Exercise aim
Return only that part of the material below which starts with the line containing "10: (840, 141, 0.36)" and goes on through the line containing "23: (245, 346, 0.38)", restated exactly.

+ + + + + + +

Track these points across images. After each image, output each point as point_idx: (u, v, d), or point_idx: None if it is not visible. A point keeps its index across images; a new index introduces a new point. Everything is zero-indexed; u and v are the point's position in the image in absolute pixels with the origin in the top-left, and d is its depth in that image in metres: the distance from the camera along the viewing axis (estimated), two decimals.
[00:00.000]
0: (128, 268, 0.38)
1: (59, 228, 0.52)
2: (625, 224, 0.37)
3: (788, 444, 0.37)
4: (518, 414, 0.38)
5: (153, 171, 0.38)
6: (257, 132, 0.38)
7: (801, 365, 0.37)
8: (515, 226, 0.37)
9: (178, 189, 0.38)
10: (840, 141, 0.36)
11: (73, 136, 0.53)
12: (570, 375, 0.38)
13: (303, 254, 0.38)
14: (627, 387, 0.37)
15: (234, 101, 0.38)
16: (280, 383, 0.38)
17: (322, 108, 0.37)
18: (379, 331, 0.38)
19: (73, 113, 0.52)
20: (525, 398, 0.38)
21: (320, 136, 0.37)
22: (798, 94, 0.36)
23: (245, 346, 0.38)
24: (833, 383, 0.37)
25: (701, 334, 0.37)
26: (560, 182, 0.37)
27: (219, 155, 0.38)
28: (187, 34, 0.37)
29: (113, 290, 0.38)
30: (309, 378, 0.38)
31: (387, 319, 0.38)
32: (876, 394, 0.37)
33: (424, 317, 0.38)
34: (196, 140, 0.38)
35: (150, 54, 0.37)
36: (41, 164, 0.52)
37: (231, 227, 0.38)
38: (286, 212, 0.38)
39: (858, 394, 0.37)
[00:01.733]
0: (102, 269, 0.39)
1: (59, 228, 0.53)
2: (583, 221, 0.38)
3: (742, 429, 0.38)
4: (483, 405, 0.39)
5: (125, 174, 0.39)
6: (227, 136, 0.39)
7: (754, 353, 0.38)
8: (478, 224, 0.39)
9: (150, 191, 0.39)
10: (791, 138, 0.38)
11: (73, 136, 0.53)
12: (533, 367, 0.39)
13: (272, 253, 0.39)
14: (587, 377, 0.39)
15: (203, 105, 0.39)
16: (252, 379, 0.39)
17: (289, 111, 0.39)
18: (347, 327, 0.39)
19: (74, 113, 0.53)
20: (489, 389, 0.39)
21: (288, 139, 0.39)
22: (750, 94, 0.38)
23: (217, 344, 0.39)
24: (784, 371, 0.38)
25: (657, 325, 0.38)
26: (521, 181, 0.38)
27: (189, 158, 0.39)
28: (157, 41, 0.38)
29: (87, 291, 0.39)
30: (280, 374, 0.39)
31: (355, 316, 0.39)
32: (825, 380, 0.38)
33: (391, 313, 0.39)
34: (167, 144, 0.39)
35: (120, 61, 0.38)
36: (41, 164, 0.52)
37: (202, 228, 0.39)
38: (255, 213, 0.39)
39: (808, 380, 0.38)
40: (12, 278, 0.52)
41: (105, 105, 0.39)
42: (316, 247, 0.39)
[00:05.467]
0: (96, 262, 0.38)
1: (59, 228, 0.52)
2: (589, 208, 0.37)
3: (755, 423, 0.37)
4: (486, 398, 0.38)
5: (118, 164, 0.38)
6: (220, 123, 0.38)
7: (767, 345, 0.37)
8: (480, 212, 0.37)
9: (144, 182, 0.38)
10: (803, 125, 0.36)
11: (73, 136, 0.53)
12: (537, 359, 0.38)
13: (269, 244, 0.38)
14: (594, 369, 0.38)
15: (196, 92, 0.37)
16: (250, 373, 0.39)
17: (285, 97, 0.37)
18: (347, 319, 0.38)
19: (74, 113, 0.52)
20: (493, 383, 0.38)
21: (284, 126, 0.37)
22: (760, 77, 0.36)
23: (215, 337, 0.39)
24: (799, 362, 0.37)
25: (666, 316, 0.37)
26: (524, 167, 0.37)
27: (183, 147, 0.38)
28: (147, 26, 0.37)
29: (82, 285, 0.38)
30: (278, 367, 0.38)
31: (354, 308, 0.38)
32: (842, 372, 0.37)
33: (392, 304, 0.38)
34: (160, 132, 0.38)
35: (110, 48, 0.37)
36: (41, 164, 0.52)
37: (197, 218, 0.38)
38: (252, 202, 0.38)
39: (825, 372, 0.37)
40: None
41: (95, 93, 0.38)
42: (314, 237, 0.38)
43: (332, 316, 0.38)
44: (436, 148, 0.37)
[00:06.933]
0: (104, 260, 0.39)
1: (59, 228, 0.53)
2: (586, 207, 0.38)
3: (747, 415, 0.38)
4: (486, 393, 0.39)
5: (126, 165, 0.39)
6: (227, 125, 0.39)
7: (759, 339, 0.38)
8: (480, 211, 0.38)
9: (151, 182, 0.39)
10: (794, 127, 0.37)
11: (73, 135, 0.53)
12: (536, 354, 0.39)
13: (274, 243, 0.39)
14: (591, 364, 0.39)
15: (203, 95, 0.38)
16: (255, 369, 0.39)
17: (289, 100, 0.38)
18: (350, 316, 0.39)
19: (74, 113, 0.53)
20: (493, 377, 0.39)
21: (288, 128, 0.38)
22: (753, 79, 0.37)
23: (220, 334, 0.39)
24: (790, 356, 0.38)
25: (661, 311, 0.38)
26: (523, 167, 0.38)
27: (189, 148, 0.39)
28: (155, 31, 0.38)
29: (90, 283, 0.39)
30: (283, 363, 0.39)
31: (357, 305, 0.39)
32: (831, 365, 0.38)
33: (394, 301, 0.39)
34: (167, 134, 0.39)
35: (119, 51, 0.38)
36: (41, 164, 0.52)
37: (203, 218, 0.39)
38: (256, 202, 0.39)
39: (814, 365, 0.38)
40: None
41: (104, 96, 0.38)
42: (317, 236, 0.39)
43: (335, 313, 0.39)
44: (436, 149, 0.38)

+ + + + + + +

Exercise response
10: (840, 141, 0.36)
11: (73, 136, 0.53)
12: (570, 375, 0.38)
13: (303, 254, 0.38)
14: (627, 387, 0.37)
15: (234, 101, 0.38)
16: (280, 383, 0.38)
17: (322, 108, 0.37)
18: (379, 331, 0.38)
19: (73, 113, 0.52)
20: (525, 398, 0.38)
21: (320, 136, 0.37)
22: (798, 94, 0.36)
23: (245, 346, 0.38)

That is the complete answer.